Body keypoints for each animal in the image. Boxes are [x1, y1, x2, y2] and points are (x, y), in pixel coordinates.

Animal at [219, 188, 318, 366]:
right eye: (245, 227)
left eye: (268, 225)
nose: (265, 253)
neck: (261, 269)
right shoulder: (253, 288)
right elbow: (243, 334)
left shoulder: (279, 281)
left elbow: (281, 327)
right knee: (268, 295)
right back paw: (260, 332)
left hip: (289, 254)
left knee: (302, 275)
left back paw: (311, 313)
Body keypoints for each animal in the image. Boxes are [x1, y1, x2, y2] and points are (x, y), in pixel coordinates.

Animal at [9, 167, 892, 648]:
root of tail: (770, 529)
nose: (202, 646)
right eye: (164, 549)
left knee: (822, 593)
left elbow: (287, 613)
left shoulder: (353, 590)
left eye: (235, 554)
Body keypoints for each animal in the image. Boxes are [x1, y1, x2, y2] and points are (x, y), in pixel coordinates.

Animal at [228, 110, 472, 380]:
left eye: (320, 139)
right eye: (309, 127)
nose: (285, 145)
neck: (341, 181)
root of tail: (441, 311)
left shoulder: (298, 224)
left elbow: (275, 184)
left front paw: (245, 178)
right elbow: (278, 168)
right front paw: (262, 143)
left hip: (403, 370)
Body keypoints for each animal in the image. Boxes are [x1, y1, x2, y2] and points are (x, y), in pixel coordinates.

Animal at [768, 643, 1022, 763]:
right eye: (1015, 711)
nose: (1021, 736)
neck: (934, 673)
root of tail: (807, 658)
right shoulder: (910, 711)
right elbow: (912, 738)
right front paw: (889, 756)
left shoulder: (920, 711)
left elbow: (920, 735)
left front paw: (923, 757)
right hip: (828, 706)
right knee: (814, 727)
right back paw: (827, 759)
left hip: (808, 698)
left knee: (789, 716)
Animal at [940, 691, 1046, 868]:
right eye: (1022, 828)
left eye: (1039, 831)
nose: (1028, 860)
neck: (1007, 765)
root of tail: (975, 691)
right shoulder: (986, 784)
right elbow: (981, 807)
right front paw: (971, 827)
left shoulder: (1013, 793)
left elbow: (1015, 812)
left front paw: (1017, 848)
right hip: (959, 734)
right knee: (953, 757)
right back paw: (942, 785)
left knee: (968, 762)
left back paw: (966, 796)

• _Task brief_: Working from the material above, restate word for word the lines between the line with "left eye: (320, 139)" and the line with "left hip: (403, 370)", both included, and only those.

• _Exercise solution_:
left eye: (320, 139)
right eye: (309, 127)
nose: (285, 145)
neck: (341, 181)
root of tail: (441, 311)
left shoulder: (298, 224)
left elbow: (275, 184)
left front paw: (245, 178)
right elbow: (278, 168)
right front paw: (262, 143)
left hip: (403, 370)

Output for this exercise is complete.